* _WORK REQUIRED_
Find each line in the entries below that contains the word "indented" and copy those lines out in full.
---*---
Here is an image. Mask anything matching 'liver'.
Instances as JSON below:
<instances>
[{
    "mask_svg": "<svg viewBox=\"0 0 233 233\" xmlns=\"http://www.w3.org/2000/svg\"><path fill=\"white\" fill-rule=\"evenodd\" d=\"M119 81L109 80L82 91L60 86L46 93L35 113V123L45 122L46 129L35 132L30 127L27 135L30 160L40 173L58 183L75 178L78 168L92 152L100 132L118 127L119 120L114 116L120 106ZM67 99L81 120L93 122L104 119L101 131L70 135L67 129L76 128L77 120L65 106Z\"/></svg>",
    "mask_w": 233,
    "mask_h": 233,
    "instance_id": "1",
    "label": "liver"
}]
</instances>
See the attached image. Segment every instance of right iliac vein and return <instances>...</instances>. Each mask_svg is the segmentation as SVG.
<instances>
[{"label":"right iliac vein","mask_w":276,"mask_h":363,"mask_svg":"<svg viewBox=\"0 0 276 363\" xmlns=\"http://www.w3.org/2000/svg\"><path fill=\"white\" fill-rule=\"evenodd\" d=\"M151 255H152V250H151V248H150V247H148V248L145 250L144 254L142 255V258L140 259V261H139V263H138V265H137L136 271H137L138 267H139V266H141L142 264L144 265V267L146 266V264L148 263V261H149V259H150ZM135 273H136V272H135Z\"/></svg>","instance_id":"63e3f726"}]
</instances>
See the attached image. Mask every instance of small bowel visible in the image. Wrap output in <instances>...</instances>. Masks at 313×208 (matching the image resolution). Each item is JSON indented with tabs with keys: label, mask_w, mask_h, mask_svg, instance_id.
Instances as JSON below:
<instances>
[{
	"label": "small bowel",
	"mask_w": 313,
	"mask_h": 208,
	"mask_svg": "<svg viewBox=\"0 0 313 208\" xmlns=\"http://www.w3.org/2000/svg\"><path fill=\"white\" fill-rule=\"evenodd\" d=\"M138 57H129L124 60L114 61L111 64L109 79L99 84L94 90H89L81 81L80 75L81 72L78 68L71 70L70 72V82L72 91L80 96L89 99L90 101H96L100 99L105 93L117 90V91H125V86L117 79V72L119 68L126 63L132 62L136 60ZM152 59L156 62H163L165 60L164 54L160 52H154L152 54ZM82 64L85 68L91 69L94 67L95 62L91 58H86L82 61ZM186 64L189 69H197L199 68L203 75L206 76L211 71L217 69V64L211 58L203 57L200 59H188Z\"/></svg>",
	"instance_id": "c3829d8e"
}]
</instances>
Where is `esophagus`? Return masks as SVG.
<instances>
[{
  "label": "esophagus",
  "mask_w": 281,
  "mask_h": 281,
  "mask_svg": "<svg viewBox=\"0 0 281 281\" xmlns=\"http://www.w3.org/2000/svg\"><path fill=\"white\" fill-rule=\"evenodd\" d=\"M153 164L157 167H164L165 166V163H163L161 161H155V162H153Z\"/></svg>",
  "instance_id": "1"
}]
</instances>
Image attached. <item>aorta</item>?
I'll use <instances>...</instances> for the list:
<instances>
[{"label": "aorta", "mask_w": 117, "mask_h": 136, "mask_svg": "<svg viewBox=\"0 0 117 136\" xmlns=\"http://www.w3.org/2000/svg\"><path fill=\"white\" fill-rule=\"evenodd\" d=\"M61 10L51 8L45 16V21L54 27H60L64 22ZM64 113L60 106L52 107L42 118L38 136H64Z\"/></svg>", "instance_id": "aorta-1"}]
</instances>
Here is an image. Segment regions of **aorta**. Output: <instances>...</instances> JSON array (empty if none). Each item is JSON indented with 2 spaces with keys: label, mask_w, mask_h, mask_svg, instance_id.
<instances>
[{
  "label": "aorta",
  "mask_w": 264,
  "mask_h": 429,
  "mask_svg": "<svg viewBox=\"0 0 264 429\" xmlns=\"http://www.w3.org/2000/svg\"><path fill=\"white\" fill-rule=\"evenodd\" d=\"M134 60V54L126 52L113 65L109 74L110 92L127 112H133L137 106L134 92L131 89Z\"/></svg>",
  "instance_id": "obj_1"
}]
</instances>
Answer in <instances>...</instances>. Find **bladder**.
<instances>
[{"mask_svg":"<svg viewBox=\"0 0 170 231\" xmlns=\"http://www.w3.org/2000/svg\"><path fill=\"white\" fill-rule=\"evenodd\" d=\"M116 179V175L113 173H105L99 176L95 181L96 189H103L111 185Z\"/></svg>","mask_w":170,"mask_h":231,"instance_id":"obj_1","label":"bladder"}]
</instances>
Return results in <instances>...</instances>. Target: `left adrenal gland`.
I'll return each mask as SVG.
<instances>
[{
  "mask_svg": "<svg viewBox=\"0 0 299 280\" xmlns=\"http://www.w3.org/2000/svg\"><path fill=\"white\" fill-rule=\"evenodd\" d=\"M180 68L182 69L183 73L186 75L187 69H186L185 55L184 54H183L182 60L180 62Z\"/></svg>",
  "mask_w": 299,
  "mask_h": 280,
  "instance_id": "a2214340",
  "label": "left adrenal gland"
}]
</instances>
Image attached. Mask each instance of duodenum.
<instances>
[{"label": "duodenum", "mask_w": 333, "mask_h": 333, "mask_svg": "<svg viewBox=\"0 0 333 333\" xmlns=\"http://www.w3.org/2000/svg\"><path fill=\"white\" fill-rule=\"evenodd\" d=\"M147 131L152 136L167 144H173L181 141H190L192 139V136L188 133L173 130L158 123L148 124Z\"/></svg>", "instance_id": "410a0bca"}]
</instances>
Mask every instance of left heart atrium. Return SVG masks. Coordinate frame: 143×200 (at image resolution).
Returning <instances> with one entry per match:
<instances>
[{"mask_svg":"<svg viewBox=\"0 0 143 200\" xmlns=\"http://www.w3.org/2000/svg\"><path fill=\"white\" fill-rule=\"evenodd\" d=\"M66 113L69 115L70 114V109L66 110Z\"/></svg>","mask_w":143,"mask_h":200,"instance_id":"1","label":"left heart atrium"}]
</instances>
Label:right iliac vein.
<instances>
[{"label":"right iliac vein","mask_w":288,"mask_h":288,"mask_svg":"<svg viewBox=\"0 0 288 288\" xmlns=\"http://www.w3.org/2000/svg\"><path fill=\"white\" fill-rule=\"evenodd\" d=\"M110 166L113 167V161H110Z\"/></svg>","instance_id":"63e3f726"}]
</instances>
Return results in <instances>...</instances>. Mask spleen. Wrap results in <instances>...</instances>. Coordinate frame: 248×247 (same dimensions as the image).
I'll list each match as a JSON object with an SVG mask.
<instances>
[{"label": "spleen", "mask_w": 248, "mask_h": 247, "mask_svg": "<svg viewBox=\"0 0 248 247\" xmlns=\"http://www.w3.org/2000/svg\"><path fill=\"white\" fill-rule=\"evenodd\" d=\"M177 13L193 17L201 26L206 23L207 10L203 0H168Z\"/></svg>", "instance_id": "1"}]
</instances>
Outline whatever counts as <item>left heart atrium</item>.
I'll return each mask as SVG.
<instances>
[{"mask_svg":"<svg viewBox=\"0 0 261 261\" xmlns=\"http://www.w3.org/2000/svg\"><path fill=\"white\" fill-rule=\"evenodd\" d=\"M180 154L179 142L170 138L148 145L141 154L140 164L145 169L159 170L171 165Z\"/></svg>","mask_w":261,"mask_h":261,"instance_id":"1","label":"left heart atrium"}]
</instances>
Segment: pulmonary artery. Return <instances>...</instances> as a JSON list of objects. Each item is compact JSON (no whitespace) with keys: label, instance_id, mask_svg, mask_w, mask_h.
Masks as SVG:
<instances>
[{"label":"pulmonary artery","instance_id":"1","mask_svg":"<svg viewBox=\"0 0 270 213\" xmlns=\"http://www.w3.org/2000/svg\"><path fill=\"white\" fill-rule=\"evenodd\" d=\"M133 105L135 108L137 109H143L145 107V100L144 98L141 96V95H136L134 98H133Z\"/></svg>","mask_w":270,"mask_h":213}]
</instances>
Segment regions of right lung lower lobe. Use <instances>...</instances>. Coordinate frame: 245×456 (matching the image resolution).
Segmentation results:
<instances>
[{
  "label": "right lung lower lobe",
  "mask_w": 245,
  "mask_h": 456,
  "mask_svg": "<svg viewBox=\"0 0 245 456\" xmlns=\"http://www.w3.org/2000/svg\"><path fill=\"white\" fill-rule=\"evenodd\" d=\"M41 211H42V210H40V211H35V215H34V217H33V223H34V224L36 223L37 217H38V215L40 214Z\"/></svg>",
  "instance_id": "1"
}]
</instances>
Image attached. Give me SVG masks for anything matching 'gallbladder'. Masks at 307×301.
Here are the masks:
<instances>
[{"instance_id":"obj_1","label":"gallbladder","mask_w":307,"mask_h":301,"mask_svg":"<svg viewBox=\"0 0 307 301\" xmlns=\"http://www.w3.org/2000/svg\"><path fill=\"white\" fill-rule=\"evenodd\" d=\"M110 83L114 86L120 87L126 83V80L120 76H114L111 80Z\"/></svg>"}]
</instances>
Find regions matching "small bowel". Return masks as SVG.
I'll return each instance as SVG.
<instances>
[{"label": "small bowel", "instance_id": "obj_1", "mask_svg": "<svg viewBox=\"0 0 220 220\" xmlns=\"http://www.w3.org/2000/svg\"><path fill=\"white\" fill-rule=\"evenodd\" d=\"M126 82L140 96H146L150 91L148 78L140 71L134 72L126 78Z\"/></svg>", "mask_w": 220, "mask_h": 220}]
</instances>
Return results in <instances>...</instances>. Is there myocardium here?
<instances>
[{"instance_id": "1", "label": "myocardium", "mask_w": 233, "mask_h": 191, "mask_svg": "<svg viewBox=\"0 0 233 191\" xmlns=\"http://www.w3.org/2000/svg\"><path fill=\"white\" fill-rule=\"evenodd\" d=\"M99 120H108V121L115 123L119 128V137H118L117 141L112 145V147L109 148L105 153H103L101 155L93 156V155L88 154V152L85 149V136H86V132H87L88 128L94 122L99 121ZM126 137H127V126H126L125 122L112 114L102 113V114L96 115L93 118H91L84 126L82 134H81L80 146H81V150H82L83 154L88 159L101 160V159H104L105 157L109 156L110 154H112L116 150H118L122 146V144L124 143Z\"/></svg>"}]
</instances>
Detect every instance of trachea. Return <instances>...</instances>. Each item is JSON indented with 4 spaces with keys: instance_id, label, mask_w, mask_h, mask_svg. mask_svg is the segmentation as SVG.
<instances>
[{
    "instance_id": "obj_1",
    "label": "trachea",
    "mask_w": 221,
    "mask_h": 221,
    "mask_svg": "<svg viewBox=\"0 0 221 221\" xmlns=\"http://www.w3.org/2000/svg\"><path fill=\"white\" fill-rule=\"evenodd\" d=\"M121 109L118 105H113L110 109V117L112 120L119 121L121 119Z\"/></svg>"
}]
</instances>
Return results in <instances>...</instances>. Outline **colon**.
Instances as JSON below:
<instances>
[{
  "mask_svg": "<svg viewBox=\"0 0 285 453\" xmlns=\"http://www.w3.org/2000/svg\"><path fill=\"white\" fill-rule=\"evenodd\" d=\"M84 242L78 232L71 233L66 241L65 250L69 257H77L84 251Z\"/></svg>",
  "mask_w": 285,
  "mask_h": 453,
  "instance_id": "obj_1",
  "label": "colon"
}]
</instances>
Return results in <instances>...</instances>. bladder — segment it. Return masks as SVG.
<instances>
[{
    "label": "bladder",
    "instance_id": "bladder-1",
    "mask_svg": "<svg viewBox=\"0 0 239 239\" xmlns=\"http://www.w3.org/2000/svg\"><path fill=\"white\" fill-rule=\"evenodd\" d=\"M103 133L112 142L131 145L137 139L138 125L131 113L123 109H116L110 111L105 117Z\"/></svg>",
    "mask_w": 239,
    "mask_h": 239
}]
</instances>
---*---
* _FINISHED ANSWER_
See the attached image. Mask every instance of small bowel visible in the image. Wrap output in <instances>...</instances>. Masks at 313×208 (matching the image resolution). Each item is JSON indented with tabs with keys: label, mask_w, mask_h, mask_svg, instance_id.
Here is an image. Segment regions of **aorta**. Output: <instances>...</instances> JSON array (empty if none). Each item is JSON indented with 2 spaces with keys: label, mask_w, mask_h, mask_svg, instance_id.
Detect every instance of trachea. Return <instances>...</instances>. Each item is JSON indented with 4 spaces with keys: instance_id, label, mask_w, mask_h, mask_svg. mask_svg is the segmentation as SVG.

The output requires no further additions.